Esse avanço também se reflete na expansão geográfica do uso da terapia. De acordo com o estudo, pacientes que utilizam cannabis medicinal já estão presentes em mais de 85% dos municípios brasileiros.
Mesmo com a expansão do tratamento, o custo ainda representa uma das maiores barreiras e estimula a judicialização. Entre os principais obstáculos estão o alto valor dos produtos, a burocracia para importação e a ausência de fornecimento regular pelo sistema público de saúde.
O SUS pode fornecer medicamentos à base de cannabis tanto por via administrativa como judicial. Administrativamente, o acesso com prescrição médica já é realidade em diversos entes federativos que aprovaram leis estaduais e municipais específicas para a distribuição gratuita, estabelecendo protocolos clínicos para patologias determinadas.
Em casos de doenças não cobertas pelo SUS, o tratamento pode ultrapassar milhares de reais por mês, o que leva muitas famílias a buscar alternativas legais para garantir o acesso.
“Quando não há legislação local ou o paciente não se enquadra nos protocolos existentes, o SUS pode ser compelido judicialmente a fornecer o tratamento. Nesses casos, exige-se o preenchimento dos requisitos de laudo médico fundamentando a imprescindibilidade do produto, ineficácia dos fármacos já disponibilizados pelo SUS e a incapacidade financeira do paciente”, explica a especialista em direito da saúde, Anna Júlia Goulart.
O tema será discutido pela especialista durante a palestra Cannabis Medicinal no Brasil: história da proibição, usos terapêuticos, excepcionalidade jurídica e tutela do direito à saúde, que será ministrada no dia 12 de maio de 2026, às 19h30, no auditório da Uniavan – campus Itapema (SC).

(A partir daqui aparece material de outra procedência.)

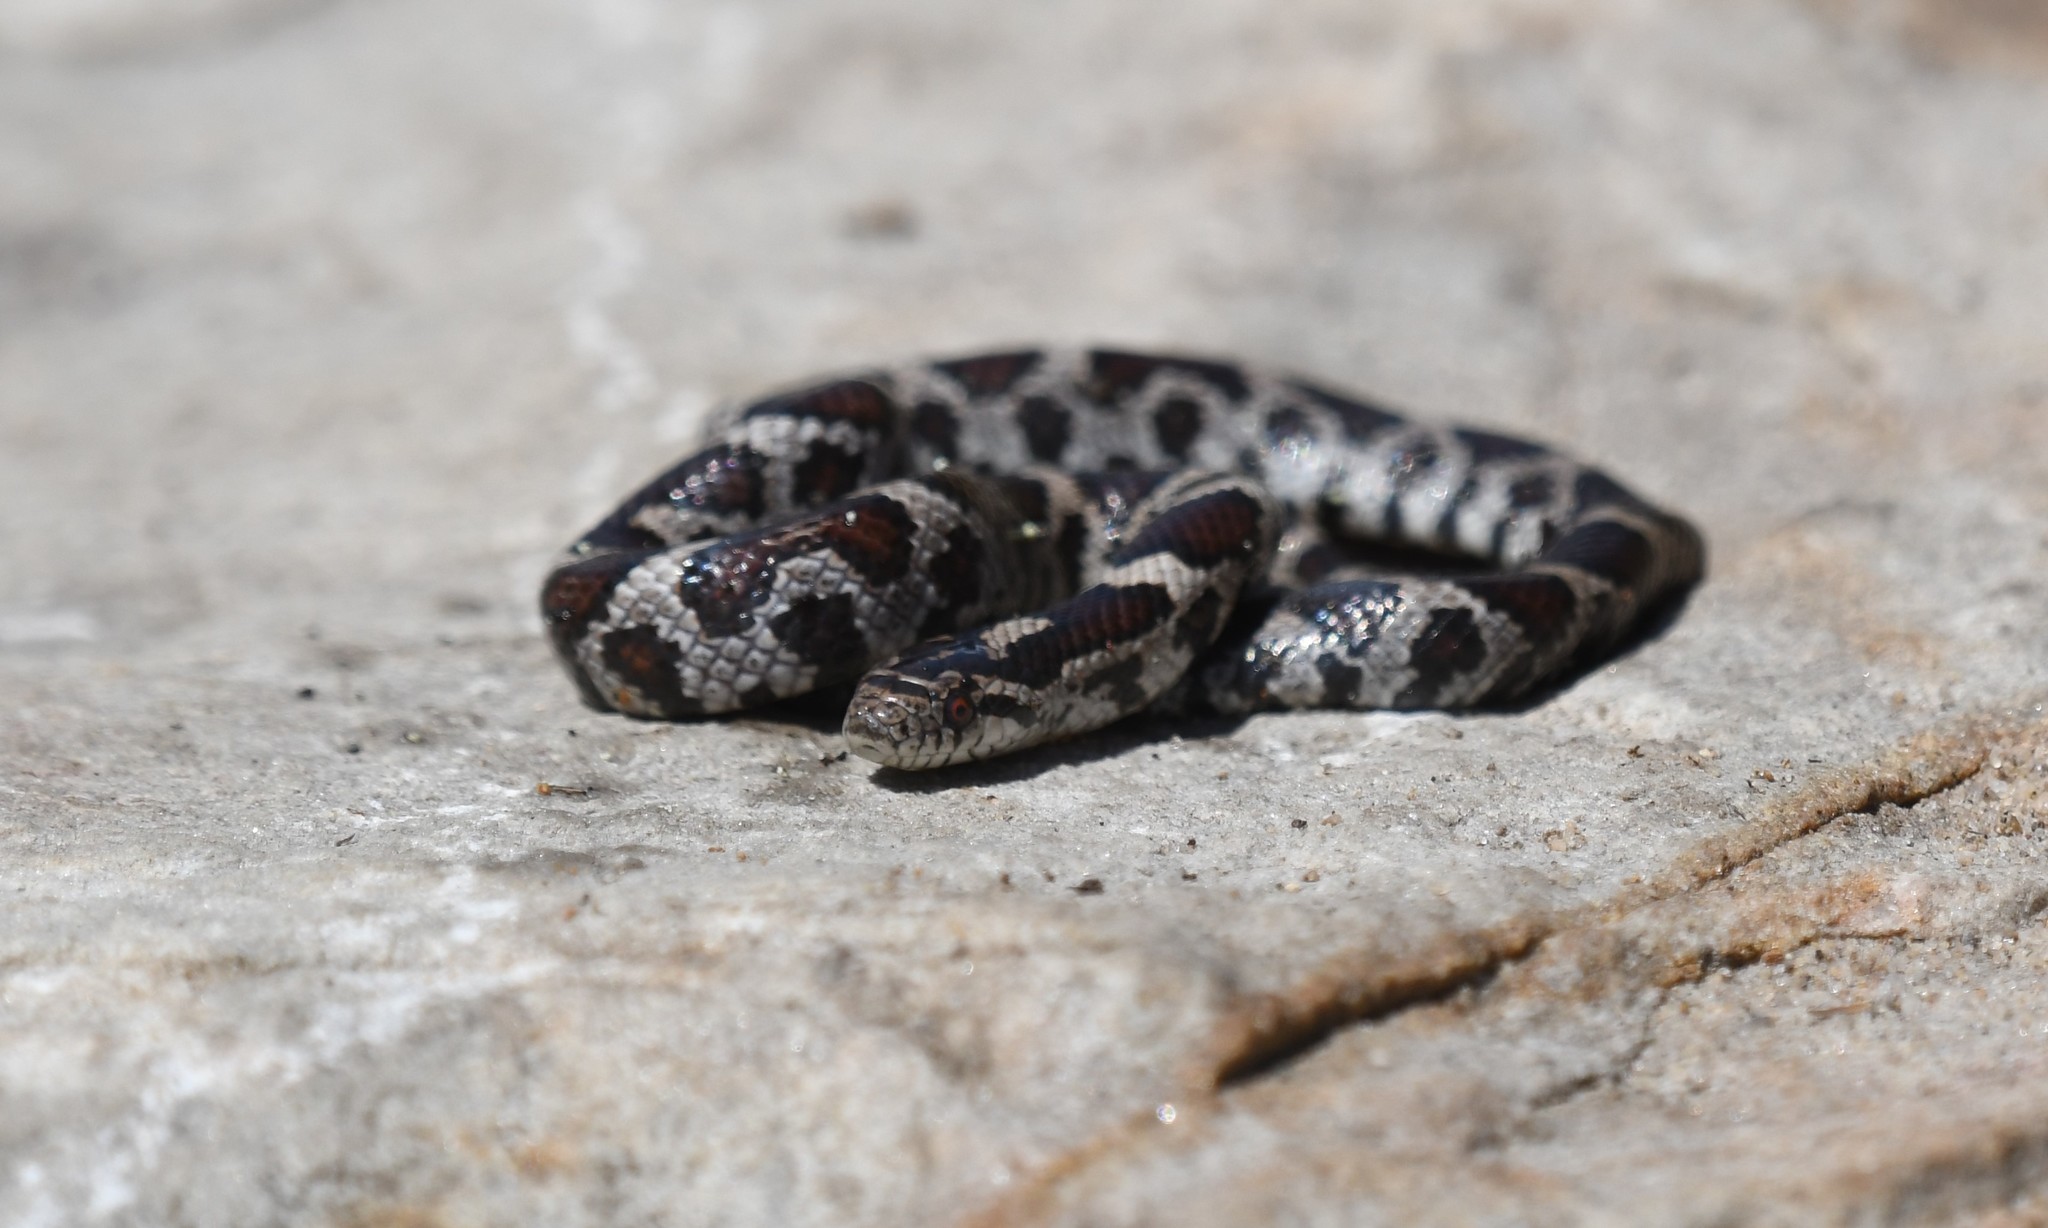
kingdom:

Durante o encontro, a advogada deve abordar a evolução histórica da regulamentação da cannabis no país, o avanço das pesquisas científicas sobre seus usos terapêuticos e os principais desafios jurídicos enfrentados por pacientes que buscam acesso ao tratamento.
“A via judicial atua como mecanismo de garantia de acesso quando os meios administrativos se mostram insuficientes ou inacessíveis do ponto de vista financeiro”, explica Anna.
“Em todos os cenários, a apresentação de receita médica detalhada e, na maioria dos casos, o cadastramento prévio junto à agência reguladora ou a demonstração da necessidade perante o Judiciário são requisitos indispensáveis para garantir a segurança e a legalidade do tratamento”, finaliza.